_TASK DESCRIPTION_
Your answer is a copy of every line in the records where "creates" appears.

_SOURCE DATA_
[Start of Attachment]
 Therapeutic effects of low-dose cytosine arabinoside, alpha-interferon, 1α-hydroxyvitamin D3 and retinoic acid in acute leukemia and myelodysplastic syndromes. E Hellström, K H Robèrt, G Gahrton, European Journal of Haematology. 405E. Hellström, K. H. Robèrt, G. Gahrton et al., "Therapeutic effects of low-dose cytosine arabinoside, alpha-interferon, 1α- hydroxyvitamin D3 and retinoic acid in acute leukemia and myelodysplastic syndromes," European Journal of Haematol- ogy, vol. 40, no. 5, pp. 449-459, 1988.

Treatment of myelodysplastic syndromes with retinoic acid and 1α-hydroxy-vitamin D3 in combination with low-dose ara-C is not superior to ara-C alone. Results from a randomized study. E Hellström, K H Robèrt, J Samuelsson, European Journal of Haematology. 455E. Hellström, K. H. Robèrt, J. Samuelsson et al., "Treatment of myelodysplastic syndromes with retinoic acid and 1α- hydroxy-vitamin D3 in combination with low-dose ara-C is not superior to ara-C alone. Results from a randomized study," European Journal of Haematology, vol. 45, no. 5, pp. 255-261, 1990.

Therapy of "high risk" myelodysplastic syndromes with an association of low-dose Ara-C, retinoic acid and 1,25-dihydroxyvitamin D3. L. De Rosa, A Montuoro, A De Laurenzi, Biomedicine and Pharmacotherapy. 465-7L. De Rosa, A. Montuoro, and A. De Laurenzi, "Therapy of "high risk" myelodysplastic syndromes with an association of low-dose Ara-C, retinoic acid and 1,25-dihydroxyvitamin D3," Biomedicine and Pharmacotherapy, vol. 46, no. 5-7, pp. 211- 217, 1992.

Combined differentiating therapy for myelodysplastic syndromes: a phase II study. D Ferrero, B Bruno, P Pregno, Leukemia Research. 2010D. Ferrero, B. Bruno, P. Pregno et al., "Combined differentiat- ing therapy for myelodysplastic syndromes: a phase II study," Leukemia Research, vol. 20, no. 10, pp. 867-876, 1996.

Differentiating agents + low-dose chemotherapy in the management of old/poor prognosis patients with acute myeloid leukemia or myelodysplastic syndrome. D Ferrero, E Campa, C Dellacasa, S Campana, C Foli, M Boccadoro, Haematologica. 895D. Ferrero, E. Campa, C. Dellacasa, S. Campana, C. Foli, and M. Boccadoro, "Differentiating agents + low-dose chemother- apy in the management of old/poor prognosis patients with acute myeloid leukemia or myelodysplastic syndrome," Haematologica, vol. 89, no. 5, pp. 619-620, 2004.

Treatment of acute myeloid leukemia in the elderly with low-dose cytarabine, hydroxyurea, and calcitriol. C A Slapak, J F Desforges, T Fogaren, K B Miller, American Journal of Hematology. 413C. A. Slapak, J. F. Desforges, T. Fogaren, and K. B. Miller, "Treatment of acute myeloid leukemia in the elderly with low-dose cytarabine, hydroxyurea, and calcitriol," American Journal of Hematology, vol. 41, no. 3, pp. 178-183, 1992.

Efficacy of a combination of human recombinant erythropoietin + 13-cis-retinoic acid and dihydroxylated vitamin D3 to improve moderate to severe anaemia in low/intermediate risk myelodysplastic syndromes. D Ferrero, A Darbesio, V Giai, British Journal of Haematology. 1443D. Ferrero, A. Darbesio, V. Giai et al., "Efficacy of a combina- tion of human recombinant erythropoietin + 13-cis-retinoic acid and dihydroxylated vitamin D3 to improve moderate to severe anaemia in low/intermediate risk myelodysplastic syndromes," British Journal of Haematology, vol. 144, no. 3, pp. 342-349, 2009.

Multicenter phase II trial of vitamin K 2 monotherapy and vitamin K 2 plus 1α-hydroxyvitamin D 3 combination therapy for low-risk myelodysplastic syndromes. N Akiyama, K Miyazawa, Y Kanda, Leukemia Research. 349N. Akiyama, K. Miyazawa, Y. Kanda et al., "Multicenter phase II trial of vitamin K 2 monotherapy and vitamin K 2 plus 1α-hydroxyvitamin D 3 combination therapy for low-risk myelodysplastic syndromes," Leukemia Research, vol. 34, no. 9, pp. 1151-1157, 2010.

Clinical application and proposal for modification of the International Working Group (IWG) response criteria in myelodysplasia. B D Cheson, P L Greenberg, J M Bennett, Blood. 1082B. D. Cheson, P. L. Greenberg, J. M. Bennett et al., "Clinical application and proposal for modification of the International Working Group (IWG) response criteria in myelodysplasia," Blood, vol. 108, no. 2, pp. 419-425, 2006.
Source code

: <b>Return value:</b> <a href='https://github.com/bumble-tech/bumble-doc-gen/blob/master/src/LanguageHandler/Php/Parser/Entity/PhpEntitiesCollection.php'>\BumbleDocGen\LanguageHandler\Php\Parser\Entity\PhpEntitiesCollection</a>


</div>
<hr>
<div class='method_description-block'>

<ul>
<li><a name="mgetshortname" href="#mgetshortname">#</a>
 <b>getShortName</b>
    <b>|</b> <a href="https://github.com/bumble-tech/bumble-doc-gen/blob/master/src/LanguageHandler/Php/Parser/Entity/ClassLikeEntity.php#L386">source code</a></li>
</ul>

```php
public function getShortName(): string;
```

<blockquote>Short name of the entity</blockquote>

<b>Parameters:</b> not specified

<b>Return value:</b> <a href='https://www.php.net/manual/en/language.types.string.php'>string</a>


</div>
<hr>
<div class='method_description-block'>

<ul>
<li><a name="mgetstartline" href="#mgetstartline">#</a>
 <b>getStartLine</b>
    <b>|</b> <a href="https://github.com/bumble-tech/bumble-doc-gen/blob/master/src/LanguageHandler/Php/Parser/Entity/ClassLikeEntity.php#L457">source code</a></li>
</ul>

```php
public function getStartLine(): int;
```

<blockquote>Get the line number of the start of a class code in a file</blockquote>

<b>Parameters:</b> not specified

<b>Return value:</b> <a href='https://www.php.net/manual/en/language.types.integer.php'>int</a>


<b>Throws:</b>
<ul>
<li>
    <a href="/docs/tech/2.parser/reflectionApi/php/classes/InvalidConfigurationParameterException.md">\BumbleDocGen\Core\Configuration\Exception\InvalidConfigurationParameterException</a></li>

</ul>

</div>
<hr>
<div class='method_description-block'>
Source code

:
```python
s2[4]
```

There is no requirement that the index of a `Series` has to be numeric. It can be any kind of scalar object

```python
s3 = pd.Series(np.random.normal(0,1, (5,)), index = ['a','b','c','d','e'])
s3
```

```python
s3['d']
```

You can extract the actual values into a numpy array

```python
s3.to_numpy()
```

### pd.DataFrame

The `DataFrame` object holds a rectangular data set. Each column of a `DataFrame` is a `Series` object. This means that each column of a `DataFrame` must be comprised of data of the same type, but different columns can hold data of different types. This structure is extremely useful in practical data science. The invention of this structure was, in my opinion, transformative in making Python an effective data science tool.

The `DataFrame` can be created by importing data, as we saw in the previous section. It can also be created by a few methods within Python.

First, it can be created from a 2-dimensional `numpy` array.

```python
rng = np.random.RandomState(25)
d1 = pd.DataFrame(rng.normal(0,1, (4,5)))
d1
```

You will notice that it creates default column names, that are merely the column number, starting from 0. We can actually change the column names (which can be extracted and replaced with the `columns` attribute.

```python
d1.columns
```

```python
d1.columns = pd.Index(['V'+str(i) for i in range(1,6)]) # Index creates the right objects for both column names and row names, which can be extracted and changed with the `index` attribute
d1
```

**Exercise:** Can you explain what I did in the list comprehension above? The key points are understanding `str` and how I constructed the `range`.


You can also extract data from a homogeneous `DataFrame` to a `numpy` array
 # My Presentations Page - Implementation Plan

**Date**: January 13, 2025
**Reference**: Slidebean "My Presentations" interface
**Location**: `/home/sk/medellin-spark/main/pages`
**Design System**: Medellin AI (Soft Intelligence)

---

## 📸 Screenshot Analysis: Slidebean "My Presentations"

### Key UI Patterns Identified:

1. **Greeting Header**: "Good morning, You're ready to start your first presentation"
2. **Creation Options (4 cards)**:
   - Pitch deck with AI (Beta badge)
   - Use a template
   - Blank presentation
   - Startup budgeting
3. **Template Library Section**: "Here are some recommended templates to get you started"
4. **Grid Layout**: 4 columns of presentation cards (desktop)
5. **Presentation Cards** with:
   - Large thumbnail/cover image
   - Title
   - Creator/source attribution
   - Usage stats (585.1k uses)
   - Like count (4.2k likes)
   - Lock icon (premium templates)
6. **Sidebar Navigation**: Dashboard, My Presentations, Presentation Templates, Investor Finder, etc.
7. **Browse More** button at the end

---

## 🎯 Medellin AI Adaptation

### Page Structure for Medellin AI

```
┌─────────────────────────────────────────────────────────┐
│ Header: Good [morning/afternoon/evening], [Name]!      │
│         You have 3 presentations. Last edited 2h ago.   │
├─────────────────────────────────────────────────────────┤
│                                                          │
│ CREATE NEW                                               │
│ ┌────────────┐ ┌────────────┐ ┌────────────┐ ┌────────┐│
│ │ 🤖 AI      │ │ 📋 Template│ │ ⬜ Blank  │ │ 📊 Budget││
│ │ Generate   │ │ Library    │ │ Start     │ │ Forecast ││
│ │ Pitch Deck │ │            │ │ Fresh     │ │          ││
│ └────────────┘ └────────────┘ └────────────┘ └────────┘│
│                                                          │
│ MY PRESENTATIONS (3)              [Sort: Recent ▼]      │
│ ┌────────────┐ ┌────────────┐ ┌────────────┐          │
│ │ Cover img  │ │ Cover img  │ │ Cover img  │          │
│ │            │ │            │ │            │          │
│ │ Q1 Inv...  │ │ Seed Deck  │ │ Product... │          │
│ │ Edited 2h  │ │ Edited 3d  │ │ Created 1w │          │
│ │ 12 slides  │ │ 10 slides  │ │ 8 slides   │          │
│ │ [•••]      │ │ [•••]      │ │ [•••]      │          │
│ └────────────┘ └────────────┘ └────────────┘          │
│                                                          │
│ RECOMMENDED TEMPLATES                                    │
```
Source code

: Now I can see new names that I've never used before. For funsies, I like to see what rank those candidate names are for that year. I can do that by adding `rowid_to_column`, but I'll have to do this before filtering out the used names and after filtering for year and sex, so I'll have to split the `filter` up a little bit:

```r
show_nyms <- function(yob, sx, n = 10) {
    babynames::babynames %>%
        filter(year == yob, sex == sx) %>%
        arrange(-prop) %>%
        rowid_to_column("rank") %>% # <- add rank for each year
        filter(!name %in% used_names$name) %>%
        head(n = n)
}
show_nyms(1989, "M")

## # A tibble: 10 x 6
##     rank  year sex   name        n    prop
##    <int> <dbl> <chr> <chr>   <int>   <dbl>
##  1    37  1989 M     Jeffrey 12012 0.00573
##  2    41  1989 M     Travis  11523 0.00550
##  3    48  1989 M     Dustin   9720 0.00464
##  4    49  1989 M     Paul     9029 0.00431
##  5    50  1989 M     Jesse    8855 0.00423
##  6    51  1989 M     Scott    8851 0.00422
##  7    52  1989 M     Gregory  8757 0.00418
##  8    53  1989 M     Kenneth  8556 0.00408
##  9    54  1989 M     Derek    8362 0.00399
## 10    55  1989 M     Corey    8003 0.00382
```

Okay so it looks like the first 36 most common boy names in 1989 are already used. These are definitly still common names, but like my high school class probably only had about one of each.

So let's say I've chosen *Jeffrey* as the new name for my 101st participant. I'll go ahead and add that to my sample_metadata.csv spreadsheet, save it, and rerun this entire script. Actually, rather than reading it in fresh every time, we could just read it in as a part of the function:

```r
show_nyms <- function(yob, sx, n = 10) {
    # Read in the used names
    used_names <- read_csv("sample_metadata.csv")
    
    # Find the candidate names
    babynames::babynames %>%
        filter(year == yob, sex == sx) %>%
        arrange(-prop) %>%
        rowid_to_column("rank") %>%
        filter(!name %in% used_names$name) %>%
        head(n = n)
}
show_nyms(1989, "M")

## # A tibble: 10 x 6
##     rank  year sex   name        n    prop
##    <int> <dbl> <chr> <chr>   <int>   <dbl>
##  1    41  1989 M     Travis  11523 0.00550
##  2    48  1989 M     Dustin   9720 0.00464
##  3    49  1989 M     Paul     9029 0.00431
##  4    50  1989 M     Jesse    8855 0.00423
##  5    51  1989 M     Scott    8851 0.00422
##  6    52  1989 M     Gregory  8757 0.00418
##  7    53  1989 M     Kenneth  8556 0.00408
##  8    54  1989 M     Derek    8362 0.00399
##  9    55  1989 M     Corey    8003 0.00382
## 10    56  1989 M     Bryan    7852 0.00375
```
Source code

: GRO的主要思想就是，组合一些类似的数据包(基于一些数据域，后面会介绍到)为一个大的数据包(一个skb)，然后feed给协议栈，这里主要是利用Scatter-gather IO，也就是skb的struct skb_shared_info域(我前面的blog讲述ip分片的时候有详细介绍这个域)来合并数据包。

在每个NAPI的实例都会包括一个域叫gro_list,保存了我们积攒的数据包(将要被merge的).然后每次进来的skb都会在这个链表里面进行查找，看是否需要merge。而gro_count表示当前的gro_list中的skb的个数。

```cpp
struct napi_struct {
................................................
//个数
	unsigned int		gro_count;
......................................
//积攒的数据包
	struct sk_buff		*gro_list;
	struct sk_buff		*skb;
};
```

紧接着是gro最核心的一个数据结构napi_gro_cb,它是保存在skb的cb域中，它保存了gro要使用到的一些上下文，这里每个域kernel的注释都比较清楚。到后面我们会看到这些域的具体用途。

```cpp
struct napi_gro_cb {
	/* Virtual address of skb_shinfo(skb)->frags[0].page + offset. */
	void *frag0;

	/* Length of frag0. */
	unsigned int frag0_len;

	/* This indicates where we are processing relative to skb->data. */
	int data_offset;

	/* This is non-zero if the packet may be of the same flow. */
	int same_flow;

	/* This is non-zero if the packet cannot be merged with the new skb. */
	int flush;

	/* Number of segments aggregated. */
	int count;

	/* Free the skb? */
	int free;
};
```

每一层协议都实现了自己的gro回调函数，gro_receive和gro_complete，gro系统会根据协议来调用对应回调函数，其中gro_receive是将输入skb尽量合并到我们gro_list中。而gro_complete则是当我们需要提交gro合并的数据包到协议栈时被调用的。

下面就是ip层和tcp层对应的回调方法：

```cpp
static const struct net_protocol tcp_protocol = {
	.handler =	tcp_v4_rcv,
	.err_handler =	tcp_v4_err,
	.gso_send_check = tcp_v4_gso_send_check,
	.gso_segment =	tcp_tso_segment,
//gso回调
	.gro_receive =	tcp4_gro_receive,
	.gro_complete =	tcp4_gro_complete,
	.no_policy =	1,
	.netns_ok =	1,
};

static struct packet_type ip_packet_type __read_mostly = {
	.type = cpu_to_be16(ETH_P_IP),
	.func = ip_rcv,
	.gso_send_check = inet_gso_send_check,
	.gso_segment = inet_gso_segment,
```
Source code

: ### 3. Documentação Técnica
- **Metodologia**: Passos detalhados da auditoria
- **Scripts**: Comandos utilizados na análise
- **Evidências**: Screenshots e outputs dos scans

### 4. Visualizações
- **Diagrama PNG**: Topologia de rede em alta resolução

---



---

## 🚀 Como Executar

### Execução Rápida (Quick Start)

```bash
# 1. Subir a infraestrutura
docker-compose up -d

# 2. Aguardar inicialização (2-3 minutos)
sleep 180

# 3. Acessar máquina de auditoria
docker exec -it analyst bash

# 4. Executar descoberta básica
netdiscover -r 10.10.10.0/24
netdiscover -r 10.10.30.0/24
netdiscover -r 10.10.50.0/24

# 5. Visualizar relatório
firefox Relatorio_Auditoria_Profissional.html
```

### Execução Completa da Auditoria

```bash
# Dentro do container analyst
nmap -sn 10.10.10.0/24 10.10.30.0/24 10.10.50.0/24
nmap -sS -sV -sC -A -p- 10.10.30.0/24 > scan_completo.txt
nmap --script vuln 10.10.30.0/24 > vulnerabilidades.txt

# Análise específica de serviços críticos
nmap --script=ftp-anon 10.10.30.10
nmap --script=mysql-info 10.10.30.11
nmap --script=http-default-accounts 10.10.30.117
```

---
[End of Attachment]
_TASK SOLUTION_
You will notice that it creates default column names, that are merely the column number, starting from 0. We can actually change the column names (which can be extracted and replaced with the `columns` attribute.
d1.columns = pd.Index(['V'+str(i) for i in range(1,6)]) # Index creates the right objects for both column names and row names, which can be extracted and changed with the `index` attribute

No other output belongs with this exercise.